Elazığ'da Buğday Meydanında 87 yıl önce idam edilen Seyid Rıza ve arkadaşları Dersim'de anıldı. Sanat Sokağı'nda bir araya gelen Dersim Emek ve Demokrasi Platformu, "Hiçbir şeyi unutmadık, hiçbir şeyi affetmedik. Xo virra meke" pankartı ve katledilenlerin fotoğraflarının olduğu döviz taşıdı. Ağıtlar eşliğinde Seyid Rıza Meydanına yapılan yürüyüşe, Halkların Eşitlik ve Demokrasi Partisi (DEM Parti) Grup Başkanvekili Gülistan Kılıç Koçyiğit, DEM Parti Halklar ve İnançlar Komisyonu Eşsözcüsü Yüksel Mutlu ve Dersim Milletvekili Ayten Kordu da katıldı.

Pir Sultan Abdal Kültür Derneği (PSAKD) Dersim Şube Başkanı Ali Ekber Kaya, Seyid Rıza ve arkadaşlarını andı. Program okunan dualar ve yakılan çerağların ardından saygı duruşuyla başladı.

'ÖZÜR DİLENSİN, MEZAR YERLERİ AÇIKLANSIN'
Dersim Emek ve Demokrasi Platformu adına konuşan Ergin Tekin, 15 Kasım 1937'de Seyid Rıza, oğlu ve yol arkadaşlarının alelacele alınan kararlar idam edildiğini hatırlatarak, yaşamını yitirenleri andı. Aradan 87 yıl geçmesine rağmen yaşamını yitirenlerin acısını hissettiklerini belirten Tekin, Dersim Tertelesi'nin Şark Islahat Planı'nın en büyüğü olduğunu belirtti.
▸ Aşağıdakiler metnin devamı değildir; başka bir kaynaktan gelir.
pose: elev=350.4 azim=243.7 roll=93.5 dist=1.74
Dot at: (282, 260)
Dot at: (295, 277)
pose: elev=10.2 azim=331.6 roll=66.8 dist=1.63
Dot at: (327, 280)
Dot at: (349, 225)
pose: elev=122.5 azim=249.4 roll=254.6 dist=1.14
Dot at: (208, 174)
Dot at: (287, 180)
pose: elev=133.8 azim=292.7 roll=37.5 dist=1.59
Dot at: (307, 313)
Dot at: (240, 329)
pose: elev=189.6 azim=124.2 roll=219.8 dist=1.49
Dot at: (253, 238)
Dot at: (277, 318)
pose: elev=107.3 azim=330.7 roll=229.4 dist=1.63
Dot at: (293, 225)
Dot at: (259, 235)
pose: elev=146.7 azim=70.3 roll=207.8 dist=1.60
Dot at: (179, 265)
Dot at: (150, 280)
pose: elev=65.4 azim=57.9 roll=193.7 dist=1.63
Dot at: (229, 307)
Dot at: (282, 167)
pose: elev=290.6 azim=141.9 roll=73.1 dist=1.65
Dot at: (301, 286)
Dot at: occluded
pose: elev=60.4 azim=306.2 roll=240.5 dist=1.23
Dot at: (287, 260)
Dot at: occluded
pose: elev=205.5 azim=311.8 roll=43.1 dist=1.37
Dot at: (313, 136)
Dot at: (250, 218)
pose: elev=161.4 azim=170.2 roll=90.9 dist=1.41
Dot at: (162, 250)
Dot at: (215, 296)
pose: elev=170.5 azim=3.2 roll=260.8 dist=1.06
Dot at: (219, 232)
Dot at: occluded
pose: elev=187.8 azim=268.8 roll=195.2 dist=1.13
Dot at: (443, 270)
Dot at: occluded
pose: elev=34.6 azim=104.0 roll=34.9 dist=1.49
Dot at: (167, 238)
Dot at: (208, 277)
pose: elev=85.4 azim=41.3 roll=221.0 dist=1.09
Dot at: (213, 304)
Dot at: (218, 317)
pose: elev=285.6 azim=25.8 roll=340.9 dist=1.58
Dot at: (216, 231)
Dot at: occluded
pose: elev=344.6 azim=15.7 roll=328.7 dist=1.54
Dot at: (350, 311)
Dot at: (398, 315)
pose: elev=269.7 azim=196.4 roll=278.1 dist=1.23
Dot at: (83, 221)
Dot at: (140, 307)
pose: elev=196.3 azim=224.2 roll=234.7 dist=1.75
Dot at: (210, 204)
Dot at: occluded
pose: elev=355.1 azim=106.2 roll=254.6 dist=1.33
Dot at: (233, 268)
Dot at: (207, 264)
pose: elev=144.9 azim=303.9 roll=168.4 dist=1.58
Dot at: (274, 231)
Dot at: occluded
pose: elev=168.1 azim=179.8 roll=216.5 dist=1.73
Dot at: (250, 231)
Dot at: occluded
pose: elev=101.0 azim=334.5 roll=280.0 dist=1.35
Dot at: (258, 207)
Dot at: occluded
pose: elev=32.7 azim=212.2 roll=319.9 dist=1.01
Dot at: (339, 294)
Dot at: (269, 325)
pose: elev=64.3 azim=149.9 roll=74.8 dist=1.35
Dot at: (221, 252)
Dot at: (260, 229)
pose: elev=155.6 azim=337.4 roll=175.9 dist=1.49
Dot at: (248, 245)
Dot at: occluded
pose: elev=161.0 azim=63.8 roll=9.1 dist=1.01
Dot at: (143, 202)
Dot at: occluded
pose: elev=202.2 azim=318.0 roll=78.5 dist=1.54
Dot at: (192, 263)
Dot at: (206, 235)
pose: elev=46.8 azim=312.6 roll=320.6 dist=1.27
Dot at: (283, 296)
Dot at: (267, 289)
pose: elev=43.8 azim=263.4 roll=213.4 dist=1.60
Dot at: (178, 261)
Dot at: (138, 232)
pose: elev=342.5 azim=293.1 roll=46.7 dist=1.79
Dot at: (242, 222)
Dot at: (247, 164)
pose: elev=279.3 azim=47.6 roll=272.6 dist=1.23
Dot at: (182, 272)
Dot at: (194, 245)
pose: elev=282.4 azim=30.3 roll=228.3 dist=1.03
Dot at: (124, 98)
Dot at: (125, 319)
Tekin, Dersim'deki sistematik asimilasyonun halen sürdüğünü söyledi. Dersim Tertelesi'nin halen sürdüğünü belirten Tekin, "Hala resmi bir özür dilenmemiş, arşivlerin tamamı açıklanmamıştır" dedi.

Erdoğan'ın "Devlet adına özür dilenecekse ben özür dilerim" sözünü hatırlatan Tekin, bunun siyasi malzeme yapıldığını, ancak gereğinin yapılmadığını söyledi. Tekin, "Resmi bir özür dilensin ve bu özür kamuoyuna açıklansın. Dersim arşivleri açıklansın, Seyid Rıza ve diğerlerinin mezar yerleri açıklansın" diye konuştu.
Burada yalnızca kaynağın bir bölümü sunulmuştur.